Brooks was, however, quick to take offense when people—male artists in particular—failed to live up to her expectations of them. In Van Vechten’s case, he angered her by failing to believe that her childhood could have been as bad as she described it. He also neglected to make her the center of his attention during her stay in New York City. These feelings of regret at having agreed to give him the painting in the first place led her to write an unflattering letter calling for him to return his portrait to her.36 Brooks never felt good about giving her paintings away, anyway, and Van Vechten proved to be no exception to her general reluctance.

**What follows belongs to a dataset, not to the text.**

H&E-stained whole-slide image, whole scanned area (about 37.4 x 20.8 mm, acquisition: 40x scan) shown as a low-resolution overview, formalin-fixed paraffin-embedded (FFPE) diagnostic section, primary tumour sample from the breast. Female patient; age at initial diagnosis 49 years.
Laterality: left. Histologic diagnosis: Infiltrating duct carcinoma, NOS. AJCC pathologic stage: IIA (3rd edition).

The history of the Muriel Draper commission is somewhat hazy. Perfectly clear is the striking representation of her that remains (figure 25). In the first decades of the twentieth century, Draper lived in London, where her home became a popular gathering place for artists and writers. Henry James, John Singer Sargent, and Eleonora Duse visited often. Draper was also a friend of Gertrude Stein. Her witty memoir of her years in Europe, Music at Midnight, brought her literary notice, and her support of the “Russian experiment” took her several times to the Soviet Union.

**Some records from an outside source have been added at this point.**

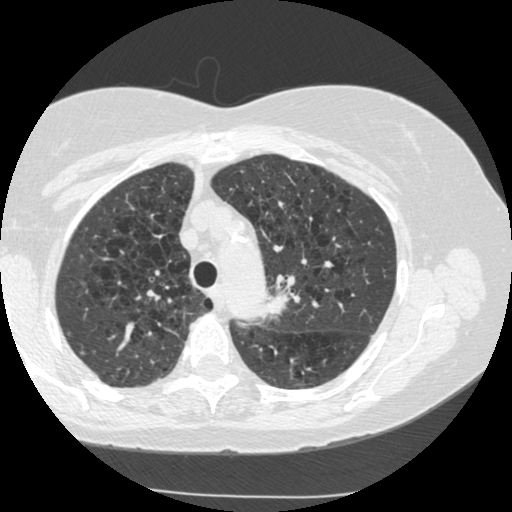
Axial slice from a low-dose chest CT screening exam; second annual screen; lung window (W 1500 / L -600 HU); 1.25 mm slice thickness; slice 194 of 249 in the series; 512 × 512 image matrix, field of view 320 × 320 mm. Female, age 70 years at enrolment.
- Expert-annotated lung lesion, bounding box <238,270,300,334> (left, top, right, bottom; pixels).
- Screening reader's record for this exam (one nodule recorded; not confirmed to be the boxed lesion): non-calcified nodule or mass ≥4 mm, left upper lobe, 15 × 13 mm, spiculated (stellate) margins, soft tissue attenuation, pre-existing on the prior screen: yes; interval growth: yes.
- Official screen result: positive, other.
- Later outcome: lung cancer diagnosed 360 days after this screen — neoplasm, malignant, left upper lobe, stage IIIB (AJCC 6th edition), 40 mm at pathology.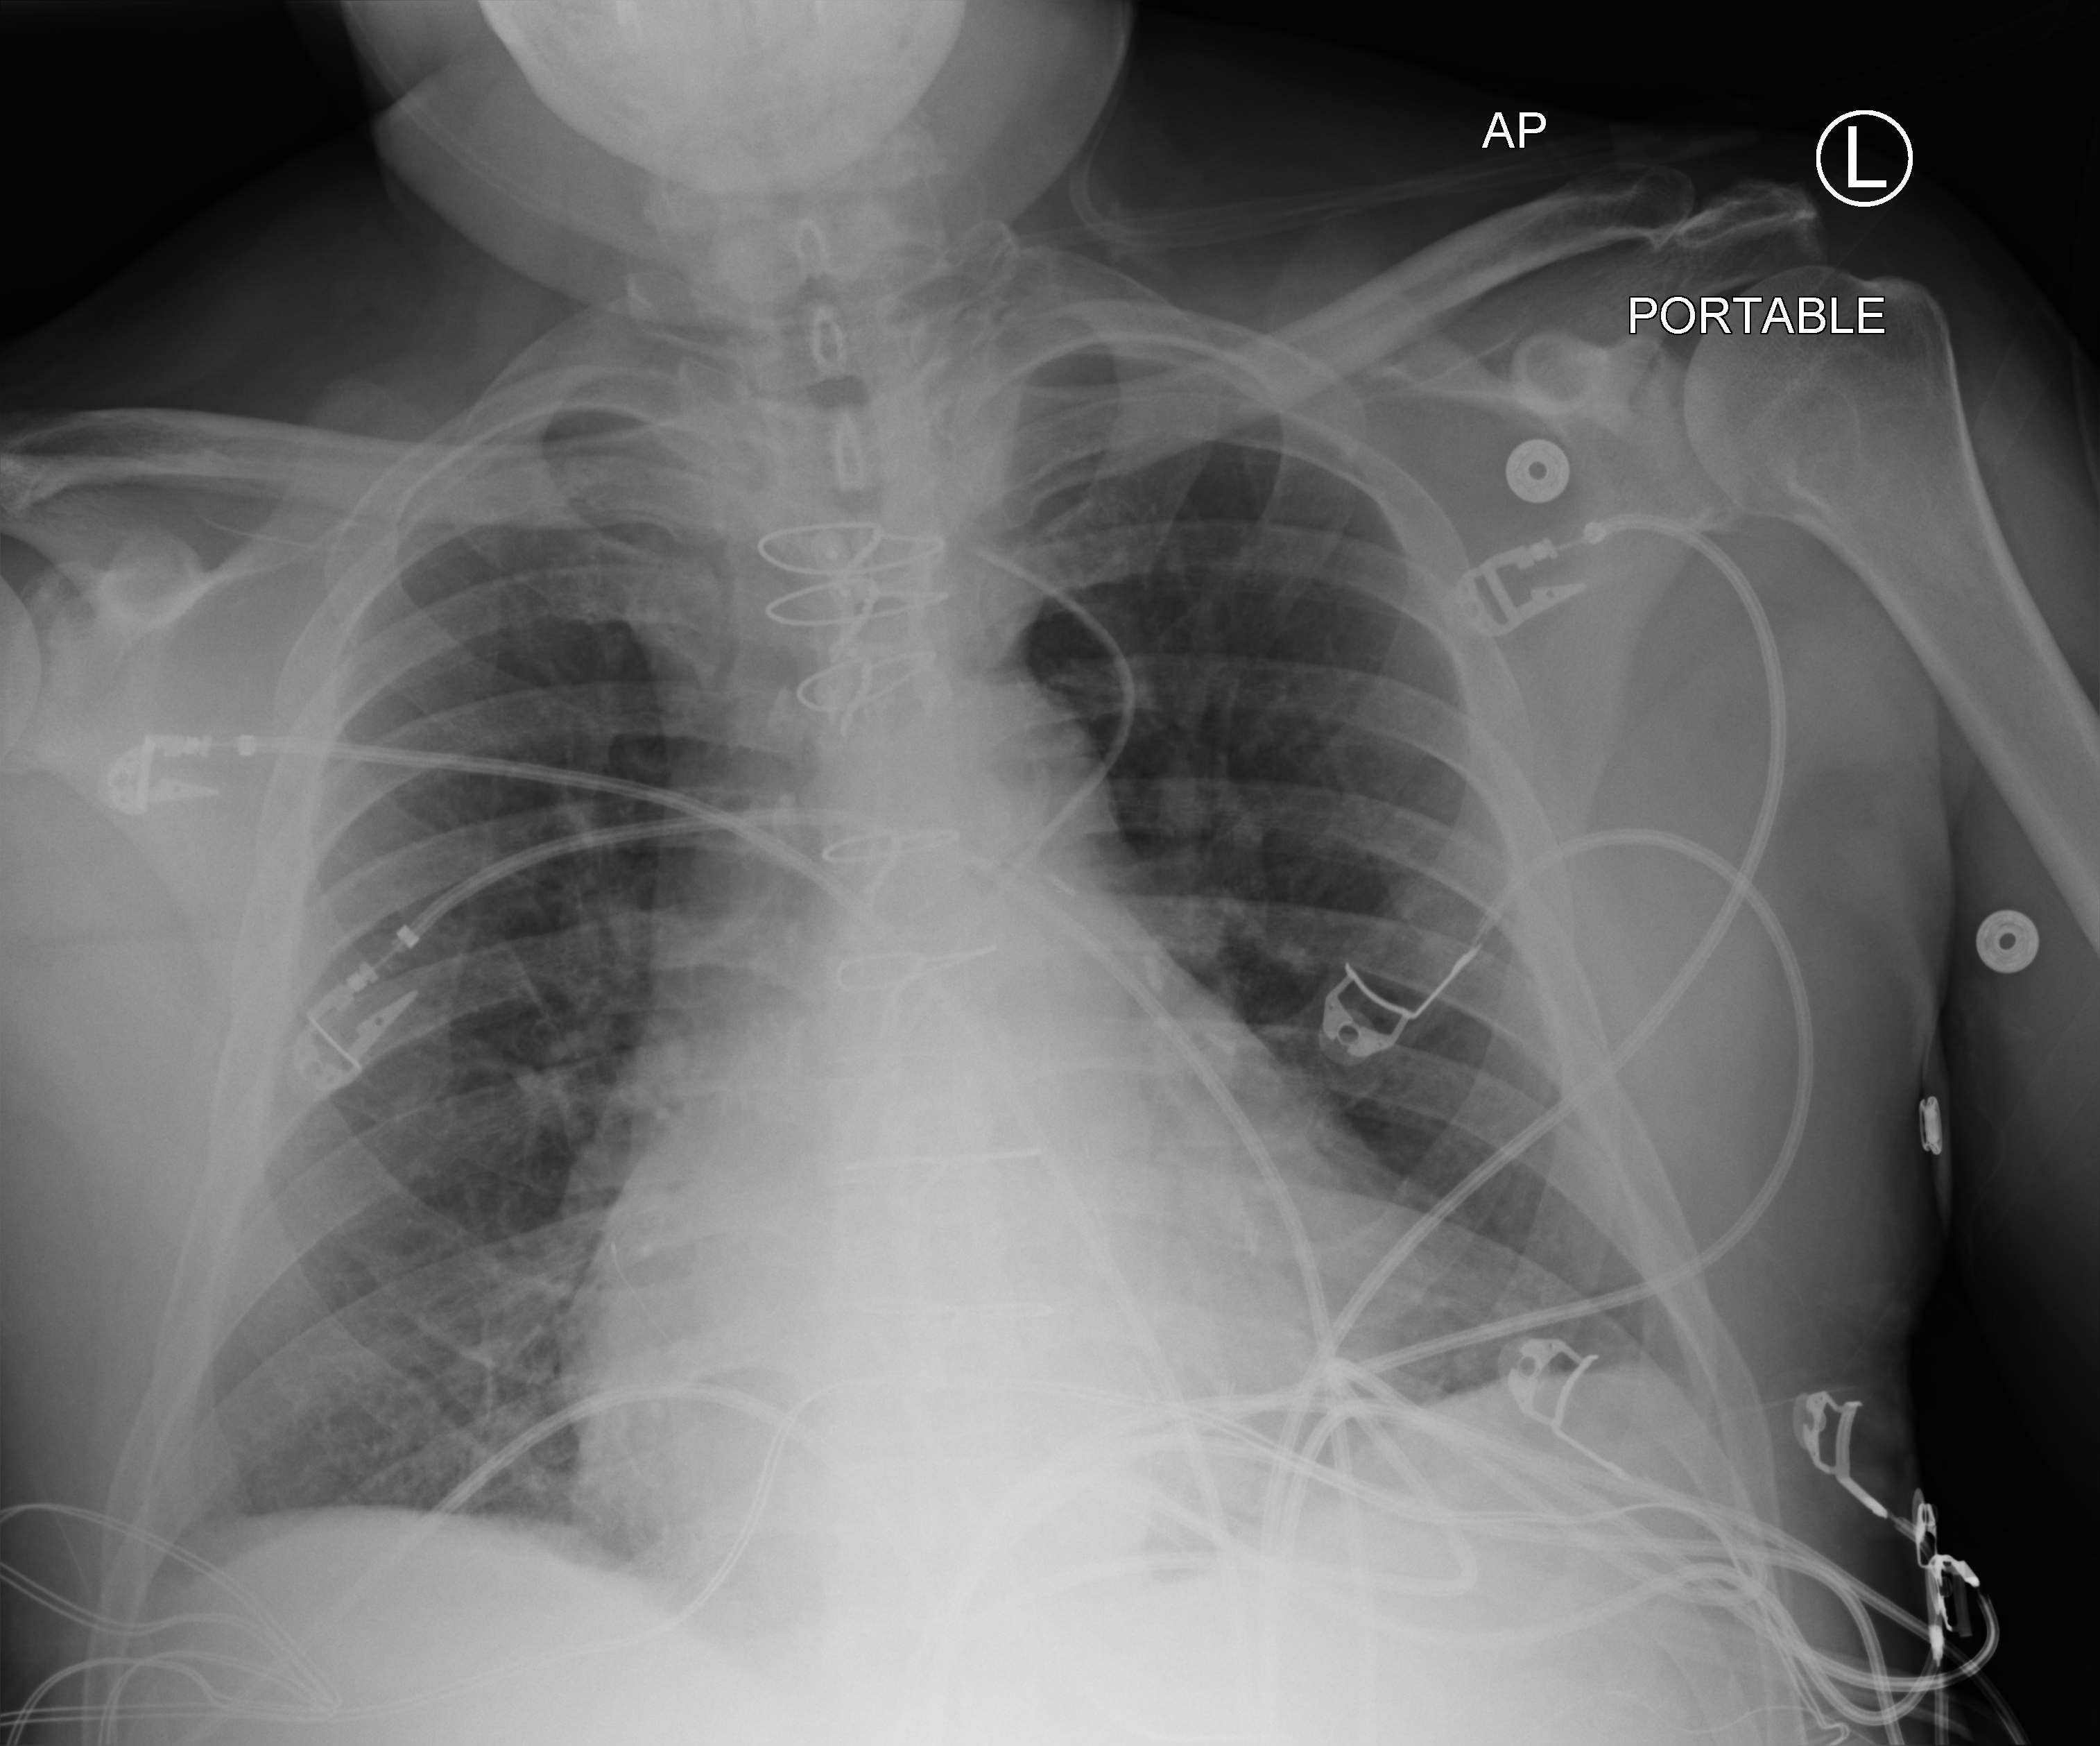
Portable chest radiograph, anteroposterior (AP) projection. Patient hospitalised with COVID-19; male, aged 60–74 years.
From the hospital-stay record, not from the radiograph (when in the stay this image was taken is not recorded): other chronic lung disease (admission record): yes; COPD (admission record): no.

When Brooks first painted Draper, she noted that her sitter had delicate New England features, with soft blonde hair and brown eyes married to a large, jutting, ugly mouth. The combination both repulsed and fascinated Brooks.37 Brooks positioned Draper on the left of the canvas, eyes fixed on a distant horizon. Her profile juts out like a streamlined hood ornament with its sweeping aerodynamic forms, sharply defined edges, and nervous energy. Rendered with a few quick contour lines and washes of pigment that suggest Draper’s stark and remorseless character, the penetrating face with its exaggerated red lips and razorsharp profile reveals the calculating brain behind the mask. As art historian Betsy Fahlman suggests, “There is a disturbing erotic charge that destabilizes the image, exposing the evident lack of warmth between the subject and the artist, both emotionally damaged.”38 Moreover, there were difficulties with the sittings. Draper found the artist an impossible taskmaster who expected her to sit as long as needed regardless of human needs. The pose changed endlessly, the lighting presented challenges, and the whole undertaking proved more exhausting than the artist had expected. By the time Brooks completed the portrait, she absolutely loathed Draper.

Figure 25. Muriel Draper, 1938. Oil on canvas, 46 × 30 in., Yale Collection of American Literature, Beinecke Rare Book and Manuscript Library, Yale University, New Haven.